In this science fiction thriller, brothers are pitted against each other as a pandemic threatens to destabilize world governments by exerting a subtle mind control over survivors.

Neil Johns has just started his dream job as a code breaker in the NSA when his brother, Paul, a mycologist, goes missing on a trip to collect samples in the Amazon jungle. Paul returns with a gap in his memory and a fungal infection that almost kills him. But once he recuperates, he has enhanced communication, memory, and pattern recognition. Meanwhile, something is happening in South America; others, like Paul, have also fallen ill and recovered with abilities they didn’t have before.

But that’s not the only pattern–the survivors, from entire remote Brazilian tribes to American tourists, all seem to be working toward a common, and deadly, goal. Neil soon uncovers a secret and unexplained alliance between governments that have traditionally been enemies. Meanwhile Paul becomes increasingly secretive and erratic.
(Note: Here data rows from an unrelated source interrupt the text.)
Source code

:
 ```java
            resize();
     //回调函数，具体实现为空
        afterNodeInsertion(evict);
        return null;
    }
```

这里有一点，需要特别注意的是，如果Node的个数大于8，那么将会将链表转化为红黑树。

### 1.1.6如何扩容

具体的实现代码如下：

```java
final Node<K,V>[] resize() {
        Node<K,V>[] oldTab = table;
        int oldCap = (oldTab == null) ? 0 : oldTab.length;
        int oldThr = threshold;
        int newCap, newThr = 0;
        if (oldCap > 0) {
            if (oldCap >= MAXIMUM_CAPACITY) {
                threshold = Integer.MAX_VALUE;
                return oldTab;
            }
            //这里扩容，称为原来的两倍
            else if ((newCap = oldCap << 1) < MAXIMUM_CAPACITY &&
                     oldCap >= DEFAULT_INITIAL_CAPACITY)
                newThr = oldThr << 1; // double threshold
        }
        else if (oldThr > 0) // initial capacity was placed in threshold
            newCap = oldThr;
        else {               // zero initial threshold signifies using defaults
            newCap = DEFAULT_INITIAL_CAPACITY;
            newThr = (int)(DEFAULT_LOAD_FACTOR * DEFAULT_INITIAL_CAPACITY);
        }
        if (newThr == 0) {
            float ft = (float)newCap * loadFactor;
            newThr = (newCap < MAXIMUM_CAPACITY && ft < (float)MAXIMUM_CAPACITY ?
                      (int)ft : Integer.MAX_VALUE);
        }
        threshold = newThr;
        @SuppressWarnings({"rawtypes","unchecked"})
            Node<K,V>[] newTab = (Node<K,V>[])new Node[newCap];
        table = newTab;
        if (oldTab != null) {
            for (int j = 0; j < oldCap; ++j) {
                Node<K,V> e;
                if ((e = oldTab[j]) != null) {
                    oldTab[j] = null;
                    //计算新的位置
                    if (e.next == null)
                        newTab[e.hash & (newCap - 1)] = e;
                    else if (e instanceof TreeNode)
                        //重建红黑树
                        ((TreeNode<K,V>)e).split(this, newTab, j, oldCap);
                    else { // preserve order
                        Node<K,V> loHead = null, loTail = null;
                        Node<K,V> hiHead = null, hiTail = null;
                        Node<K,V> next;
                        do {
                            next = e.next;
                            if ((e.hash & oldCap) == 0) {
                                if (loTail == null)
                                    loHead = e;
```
Paul sees the fungus as the next stage of human evolution, while Neil is convinced that it is driving its human hosts to destruction. Brother must oppose brother on an increasingly fraught international stage, with the stakes: the free will of every human on earth. Can humanity use this force for good, or are we becoming the pawns of an utterly alien intelligence?

David Walton is the author of the international bestseller SUPERPOSITION and its sequel SUPERSYMMETRY. His novel TERMINAL MIND won the 2008 Philip K. Dick Award for the best SF paperback published in the United States for that year. He lives near Philadelphia with his wife and seven children.